Spadną nam z głowy tylko… razem z głową. Zmutowane okonie z filmu "Austin Powers - agent specjalnej troski" (sea bassy), odgryzając nam głowę, umarłyby zaraz od basu. Stoi za tym technologia podwójnej komory powietrznej, wyfrezowanej w sztywnym aluminiowym korpusie.
Daje to możliwość większego "oddechu" przetwornikowi o średnicy 40 mm. Do tego należy jeszcze dodać sprężyste poduszki uszczelniające całość, dociskane do głowy stalowym pałąkiem o sile imadła.

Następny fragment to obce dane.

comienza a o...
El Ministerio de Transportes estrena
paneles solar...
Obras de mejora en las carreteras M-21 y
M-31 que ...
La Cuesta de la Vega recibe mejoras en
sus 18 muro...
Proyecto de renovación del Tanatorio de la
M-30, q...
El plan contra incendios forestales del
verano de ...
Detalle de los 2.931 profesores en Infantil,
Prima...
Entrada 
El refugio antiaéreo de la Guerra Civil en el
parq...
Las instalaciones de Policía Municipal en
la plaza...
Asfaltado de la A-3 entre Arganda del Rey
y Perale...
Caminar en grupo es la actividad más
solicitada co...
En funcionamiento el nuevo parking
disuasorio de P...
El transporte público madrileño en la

Słuchawki Audio-Technica ATH-WS70 wykonano tak solidnie, że wyglądają na niezniszczalne - prawdopodobnie dlatego nie dodano żadnej torby do ich przechowywania.
Okrągłe pady nie są duże, a ucho, nie mieszcząc się w nich, jest "przyklepywane" do głowy. Z drugiej strony, w takim "płaskim" uchu następuje łatwiejsza penetracja fali akustycznej, dzięki siłowemu rozszerzeniu kanału słuchowego…

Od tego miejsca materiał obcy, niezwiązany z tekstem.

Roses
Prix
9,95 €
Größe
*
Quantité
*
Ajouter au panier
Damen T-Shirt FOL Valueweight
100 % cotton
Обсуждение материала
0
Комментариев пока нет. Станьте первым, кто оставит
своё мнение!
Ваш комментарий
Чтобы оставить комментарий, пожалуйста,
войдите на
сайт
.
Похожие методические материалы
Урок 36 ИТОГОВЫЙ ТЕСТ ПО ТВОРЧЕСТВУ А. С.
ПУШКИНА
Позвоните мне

Audio-Technica ATH-WS70 to słuchawki przenośne, które z uwagi na swoje umocowanie (jak i brzmienie, o którym dalej) znajdą odbiorców wśród młodzieży prowadzącej ekstremalnie dynamiczny styl życia. Można w nich: grać w cokolwiek, gonić tramwaj lub nawet wpaść pod tramwaj, bez obawy ich zglebienia.
Bezlitośnie trzymające się na głowie pady skutecznie stłumią też wszystkie ostrzeżenia przerażonych świadków. Można je trzymać po didżejsku - jedną ręką na płask.

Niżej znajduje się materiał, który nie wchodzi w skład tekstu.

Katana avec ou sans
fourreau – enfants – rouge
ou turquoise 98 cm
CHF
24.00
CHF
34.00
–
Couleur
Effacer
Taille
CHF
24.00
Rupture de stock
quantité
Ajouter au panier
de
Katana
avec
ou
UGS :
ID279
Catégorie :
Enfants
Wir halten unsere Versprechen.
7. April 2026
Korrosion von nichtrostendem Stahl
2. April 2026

Producent informuje na opakowaniu, że w środku jest zapakowany "przytłaczający bas" - tak, brzmienie to bas, bas i jeszcze raz bas, potem nieco przygnieciony środek (podobnie jak nasze uszy), ale dalej roziskrzona góra i jeszcze odrobinę basu na koniec. Gałki oczne się trzęsą, ale jako się rzekło, słuchawki i tak z głowy nie spadną.
Jeśli jednak odrzucimy audiofilskie "przesądy", iż słuchawki i wszystko, co gra, powinno grać liniowo, to otrzymujemy produkt o niepowtarzalnych gdzie indziej zaletach.
Takiego "bitu" nie mają żadne słuchawki w tym teście i żadne inne nie zostaną z nami do końca. W warunkach domowych bardzo grzeją uszy, ale na zimę, na zewnątrz - jak znalazł.